次がSonyのSEL24105Gの105mm側だ.このレンズは使ってていつも思うがどうも望遠側は描写が良くない.Nikonとの差は一目瞭然で全体的にボヤッとしている.ちなみにNikonと同じ曇天のホワイトバランスを利用しているのだが微妙に色が違うのが面白い.

α7iv+SEL24120F4G@105mm

最後がSigma 105mm DGDN Macroだ.これだけは単焦点のマクロレンズなので流石に画質がよく,他の2本のズームレンズよりも良い写りをしているのがわかりやすい.等倍で載せてもカリッとしている.

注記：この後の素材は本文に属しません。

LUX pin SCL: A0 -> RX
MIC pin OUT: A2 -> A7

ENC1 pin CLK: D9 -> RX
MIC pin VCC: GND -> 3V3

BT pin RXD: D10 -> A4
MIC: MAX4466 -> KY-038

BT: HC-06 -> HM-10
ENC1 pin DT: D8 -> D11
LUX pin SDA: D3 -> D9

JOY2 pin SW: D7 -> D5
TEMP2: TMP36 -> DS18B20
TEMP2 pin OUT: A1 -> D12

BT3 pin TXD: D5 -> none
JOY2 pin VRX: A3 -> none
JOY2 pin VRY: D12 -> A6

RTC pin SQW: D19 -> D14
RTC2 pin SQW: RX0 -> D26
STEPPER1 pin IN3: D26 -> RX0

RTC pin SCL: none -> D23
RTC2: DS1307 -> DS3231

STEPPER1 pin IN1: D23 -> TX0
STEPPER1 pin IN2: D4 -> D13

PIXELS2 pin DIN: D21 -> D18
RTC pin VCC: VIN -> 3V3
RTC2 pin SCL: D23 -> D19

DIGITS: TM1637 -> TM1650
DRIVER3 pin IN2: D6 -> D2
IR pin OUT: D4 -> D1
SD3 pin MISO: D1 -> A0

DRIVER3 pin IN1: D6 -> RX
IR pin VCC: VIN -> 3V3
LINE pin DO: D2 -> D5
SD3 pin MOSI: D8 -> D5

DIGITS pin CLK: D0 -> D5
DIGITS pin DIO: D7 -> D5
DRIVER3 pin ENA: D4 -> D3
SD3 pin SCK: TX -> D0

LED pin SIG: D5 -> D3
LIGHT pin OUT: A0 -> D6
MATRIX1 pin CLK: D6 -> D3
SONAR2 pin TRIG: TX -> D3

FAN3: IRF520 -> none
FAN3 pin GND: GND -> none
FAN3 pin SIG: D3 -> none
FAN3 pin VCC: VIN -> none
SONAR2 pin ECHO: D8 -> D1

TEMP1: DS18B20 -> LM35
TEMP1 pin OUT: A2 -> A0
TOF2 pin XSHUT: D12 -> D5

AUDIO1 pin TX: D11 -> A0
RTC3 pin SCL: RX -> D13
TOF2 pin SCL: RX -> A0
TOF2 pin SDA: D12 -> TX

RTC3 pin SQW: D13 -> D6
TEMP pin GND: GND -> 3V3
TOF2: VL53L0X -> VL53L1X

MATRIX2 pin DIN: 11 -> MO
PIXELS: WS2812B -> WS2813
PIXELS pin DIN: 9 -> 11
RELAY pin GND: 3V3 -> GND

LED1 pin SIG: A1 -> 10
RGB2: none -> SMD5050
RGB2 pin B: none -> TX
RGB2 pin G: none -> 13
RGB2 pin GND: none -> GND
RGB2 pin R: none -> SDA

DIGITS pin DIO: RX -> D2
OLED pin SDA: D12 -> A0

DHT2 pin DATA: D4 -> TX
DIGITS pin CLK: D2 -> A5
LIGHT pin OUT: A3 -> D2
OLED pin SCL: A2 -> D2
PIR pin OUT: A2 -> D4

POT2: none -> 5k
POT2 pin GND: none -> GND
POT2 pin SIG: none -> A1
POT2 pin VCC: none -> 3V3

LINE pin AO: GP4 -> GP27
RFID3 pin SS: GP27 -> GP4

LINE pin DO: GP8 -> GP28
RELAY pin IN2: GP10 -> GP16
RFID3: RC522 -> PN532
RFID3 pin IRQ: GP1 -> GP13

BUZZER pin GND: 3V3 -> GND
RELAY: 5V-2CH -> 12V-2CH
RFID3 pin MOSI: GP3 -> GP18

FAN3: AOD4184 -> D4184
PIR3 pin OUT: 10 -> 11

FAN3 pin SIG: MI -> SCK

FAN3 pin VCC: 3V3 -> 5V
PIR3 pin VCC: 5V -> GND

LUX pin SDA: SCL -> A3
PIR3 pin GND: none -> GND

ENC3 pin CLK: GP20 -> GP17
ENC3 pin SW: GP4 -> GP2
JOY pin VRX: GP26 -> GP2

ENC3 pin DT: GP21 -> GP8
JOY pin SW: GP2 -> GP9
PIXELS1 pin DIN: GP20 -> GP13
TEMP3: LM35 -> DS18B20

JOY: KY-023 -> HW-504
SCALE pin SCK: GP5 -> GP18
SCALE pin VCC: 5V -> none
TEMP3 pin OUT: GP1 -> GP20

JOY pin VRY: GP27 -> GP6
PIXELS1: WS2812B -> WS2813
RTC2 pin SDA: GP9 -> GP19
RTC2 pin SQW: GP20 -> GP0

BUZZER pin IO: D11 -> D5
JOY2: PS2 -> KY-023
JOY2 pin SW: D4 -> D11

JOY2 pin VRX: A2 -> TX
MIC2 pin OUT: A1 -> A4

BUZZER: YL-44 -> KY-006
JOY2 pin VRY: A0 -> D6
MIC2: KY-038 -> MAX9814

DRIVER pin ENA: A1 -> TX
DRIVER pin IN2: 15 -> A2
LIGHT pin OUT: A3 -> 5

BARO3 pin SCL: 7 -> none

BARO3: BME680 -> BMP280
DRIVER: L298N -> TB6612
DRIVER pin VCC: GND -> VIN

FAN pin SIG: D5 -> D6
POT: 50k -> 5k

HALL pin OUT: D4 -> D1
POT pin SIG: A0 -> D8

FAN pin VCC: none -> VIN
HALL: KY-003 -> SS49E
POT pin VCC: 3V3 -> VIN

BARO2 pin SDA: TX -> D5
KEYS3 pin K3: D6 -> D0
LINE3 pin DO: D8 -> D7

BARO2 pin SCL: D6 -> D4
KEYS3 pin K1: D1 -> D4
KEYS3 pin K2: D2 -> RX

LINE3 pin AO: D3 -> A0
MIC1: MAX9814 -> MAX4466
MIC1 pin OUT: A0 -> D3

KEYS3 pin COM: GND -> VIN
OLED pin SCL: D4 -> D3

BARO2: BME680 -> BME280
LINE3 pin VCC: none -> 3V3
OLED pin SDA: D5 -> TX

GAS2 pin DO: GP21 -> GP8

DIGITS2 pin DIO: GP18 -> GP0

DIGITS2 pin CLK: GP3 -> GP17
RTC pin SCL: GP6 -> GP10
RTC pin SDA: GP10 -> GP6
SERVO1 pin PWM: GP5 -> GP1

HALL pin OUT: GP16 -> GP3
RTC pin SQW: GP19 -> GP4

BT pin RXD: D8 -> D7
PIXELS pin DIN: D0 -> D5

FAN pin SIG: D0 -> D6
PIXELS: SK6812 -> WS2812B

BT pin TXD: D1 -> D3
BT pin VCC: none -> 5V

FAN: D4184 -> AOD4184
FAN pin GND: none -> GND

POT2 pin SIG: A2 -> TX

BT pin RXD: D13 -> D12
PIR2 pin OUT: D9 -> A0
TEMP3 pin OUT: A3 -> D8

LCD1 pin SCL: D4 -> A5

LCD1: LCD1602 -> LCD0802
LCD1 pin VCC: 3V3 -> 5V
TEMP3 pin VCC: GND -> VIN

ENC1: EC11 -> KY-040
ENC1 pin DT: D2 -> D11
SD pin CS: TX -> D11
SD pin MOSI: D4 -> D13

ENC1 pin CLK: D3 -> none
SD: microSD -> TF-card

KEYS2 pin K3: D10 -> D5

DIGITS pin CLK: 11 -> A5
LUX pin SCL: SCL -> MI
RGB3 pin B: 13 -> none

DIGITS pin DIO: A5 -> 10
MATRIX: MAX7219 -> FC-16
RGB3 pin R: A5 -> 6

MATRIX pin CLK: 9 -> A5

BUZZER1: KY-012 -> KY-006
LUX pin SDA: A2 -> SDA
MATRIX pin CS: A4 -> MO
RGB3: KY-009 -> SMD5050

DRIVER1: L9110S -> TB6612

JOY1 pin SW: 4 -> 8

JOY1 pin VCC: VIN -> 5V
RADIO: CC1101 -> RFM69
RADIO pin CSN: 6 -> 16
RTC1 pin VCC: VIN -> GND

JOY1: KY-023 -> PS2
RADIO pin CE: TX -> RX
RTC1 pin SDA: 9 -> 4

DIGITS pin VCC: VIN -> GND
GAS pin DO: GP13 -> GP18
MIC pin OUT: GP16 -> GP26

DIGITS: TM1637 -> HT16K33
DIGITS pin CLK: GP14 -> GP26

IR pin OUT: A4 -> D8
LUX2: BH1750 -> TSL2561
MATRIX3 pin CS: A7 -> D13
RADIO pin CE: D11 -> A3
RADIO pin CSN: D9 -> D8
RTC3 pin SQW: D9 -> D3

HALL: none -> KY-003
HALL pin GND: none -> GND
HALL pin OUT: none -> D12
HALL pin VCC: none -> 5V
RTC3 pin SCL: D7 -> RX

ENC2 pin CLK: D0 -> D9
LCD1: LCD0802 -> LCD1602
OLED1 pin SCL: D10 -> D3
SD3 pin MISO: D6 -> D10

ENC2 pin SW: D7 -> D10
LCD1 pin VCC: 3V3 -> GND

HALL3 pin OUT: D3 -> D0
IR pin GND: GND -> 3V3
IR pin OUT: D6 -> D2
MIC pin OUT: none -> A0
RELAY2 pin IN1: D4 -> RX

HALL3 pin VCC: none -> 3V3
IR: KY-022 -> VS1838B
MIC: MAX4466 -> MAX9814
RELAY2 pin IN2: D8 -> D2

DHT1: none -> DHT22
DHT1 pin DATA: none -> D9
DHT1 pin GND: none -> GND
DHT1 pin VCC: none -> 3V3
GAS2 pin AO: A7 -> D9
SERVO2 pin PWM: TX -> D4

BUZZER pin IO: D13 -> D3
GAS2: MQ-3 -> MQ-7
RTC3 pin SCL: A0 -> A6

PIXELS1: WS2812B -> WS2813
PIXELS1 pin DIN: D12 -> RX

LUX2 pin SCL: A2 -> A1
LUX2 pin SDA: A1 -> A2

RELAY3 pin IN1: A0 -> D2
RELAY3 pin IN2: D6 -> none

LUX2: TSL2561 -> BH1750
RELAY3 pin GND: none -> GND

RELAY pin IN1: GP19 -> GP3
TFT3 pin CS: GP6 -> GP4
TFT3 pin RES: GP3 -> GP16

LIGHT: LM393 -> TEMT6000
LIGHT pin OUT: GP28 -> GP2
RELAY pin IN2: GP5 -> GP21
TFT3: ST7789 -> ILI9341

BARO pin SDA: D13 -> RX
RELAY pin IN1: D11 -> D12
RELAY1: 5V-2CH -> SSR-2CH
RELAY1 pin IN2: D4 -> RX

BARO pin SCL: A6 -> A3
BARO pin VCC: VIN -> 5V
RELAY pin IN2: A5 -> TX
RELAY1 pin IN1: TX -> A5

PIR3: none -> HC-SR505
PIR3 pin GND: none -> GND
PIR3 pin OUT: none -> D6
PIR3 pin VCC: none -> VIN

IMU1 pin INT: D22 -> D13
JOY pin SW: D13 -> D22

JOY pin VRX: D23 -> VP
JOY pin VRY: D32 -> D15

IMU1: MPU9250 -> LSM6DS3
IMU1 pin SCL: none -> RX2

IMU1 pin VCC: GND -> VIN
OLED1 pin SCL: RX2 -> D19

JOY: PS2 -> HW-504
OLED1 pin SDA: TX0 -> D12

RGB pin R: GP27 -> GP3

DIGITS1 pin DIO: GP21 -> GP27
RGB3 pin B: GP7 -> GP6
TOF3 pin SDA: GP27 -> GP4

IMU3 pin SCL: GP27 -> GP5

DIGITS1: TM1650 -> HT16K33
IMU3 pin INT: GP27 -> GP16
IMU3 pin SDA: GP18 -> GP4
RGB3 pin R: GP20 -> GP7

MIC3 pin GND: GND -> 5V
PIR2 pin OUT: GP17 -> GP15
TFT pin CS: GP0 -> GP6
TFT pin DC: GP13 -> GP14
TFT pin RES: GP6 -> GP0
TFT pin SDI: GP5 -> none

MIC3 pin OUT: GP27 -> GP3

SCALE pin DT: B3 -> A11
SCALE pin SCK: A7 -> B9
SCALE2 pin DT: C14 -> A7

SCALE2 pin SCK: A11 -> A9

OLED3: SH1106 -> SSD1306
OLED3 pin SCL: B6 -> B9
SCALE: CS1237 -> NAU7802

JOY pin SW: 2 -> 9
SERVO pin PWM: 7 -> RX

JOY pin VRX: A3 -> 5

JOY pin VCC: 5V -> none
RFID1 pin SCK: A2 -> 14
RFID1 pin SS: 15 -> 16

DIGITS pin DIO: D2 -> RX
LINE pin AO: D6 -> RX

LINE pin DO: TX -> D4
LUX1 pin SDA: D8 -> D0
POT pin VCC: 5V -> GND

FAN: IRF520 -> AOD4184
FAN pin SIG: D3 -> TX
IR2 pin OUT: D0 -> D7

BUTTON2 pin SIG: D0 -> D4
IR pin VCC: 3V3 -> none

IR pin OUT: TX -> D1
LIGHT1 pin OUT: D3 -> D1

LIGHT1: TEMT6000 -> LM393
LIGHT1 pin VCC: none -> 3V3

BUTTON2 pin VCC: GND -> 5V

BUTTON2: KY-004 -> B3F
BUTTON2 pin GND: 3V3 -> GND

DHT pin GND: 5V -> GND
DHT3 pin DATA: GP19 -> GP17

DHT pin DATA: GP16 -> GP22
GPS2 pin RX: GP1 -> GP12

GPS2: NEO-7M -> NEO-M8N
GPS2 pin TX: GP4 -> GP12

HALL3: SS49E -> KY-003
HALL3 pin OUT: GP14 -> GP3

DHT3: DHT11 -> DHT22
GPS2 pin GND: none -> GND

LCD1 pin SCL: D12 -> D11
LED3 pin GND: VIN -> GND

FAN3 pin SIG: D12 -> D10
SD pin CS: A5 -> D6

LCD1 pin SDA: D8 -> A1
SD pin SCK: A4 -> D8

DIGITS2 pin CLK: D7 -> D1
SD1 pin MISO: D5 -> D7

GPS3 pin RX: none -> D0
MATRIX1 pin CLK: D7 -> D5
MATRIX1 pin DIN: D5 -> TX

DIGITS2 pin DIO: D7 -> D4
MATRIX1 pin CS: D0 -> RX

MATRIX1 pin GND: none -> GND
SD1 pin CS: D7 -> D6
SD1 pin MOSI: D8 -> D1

α7iv+Sigma 105mm DGDN Macro Art

ということで,単純な比較だが画質面は明確にSigma 105mm > Nikon 24-120mm > Sony 24-105mmで間違いなさそうだ.

保護フィルター:Marumi マグネットスリム

保護フィルターはMarumiのマグネットスリムシリーズを購入した.これは保護フィルターにマグネットが仕込まれていて,上からNDやPLフィルター,レンズキャップをマグネットで取り付けられる製品で,従来製品のようにねじ込まなくて良いので非常に便利だ.

まとめ

待望のNikkor Z 24-120mm F/4 Sを購入したのでファーストインプレッションとして紹介した.24-120mmの5倍ズームをF4通しで使えるスペックの良さに加えて豊富なコントロールで使い勝手も良い.何より驚いたのがその画質の良さで,Sonyの24-105mmに比べて大分カリッとした描写だ.この性能でこの価格なのが驚きなくらいなので,Nikonユーザーなら絶対に買ったほうが良い一本だろう.